After Harper: confronting the Liberals

David Bush and Doug Nesbitt

So there we have it. Harper is gone. The Liberals surged from third place to win in this marathon election. The NDP, which was leading in the polls in August, slowly lost steam after they promised to prioritize balancing the budget and refusing to tax the rich. Ever the opportunists, the Liberals seized on this opening and ran a campaign that rode of a wave popular discontent with the Harper government, drilled home the message that they would tax the rich and spend money on infrastructure to pull the economy out of recession.

The Harper agenda has been dealt a severe blow this election. There is no question a majority of Canadians expressed their desire for change. But the election campaign and Liberal majority victory has proven pretty hopeless at clarifying what sort of change is needed. The airwaves are full of shallow analysis and shiny sales pitches. The media has been complicit in this ugly affair, rarely probing promises or pushing the parties, and generally letting the Tory and Liberal spin machines set the agenda. And while the election saw the Tories thrown out, so were a lot of good NDP MPs who expressed the interests of labour and the social movements in parliament. This election has been a damning indictment of the pro-Liberal logic of “strategic voting”, and the cautious centrism of the NDP’s campaign.

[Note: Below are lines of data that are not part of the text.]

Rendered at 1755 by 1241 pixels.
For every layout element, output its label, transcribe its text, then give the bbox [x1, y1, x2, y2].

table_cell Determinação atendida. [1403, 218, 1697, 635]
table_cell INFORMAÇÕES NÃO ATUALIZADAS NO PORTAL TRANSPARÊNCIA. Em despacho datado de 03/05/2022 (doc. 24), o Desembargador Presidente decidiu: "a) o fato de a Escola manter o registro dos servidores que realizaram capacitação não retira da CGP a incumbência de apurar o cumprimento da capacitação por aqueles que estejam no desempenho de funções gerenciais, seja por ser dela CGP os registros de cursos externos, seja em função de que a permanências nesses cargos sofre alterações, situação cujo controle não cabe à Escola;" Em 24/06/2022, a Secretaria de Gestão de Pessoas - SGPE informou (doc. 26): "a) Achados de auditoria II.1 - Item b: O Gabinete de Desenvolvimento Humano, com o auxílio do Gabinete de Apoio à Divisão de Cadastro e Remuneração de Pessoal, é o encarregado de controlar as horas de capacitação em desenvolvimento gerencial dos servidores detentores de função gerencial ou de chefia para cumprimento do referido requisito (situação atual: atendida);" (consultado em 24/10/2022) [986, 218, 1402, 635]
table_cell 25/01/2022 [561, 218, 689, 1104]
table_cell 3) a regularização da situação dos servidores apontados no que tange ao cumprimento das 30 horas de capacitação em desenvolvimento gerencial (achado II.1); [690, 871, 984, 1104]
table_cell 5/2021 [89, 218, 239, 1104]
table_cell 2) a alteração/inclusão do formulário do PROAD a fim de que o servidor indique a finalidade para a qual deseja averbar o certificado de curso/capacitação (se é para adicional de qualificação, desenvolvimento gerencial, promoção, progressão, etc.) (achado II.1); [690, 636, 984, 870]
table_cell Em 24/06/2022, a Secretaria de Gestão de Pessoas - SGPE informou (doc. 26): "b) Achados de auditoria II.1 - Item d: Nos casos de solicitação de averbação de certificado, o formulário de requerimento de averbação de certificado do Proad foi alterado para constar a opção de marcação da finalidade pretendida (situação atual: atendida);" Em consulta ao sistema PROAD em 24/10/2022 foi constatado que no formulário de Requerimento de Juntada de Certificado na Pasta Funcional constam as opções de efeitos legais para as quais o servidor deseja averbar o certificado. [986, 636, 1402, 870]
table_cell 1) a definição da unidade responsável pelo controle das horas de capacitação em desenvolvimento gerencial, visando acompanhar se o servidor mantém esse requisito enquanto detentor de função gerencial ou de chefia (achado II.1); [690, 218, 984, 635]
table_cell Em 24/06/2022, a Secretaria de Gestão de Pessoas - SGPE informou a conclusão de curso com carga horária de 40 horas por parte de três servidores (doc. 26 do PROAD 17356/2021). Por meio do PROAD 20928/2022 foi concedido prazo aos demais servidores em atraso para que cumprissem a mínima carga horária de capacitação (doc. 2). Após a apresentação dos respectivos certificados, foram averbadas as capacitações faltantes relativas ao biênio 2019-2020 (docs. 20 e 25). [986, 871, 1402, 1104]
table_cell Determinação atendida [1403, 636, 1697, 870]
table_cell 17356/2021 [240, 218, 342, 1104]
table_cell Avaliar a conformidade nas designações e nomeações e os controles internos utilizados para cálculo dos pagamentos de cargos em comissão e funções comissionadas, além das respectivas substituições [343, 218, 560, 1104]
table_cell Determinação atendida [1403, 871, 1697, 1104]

The NDP and Green Party had some political interventions of note from the leadership, but their national campaigns did not break the typical public relations approach to politics that was more about selling a product than channeling a widespread anti-austerity, stick-it-to-the-rich mood – like what has happened around Corbyn in the UK and Sanders in the United States. This is a major reason why the NDP has been unable to displace the Liberals as a vision for change.

We need to take a breath now that Harper is out of office, and commit to building a political project based in the labour movement and wider social movements that can throw its weight around against governments, corporations and the 1%. Rooted in unions, activist and research organizations, independent media, and issue-based activist campaigns, we have to organize and persuade with a patient, long-term approach.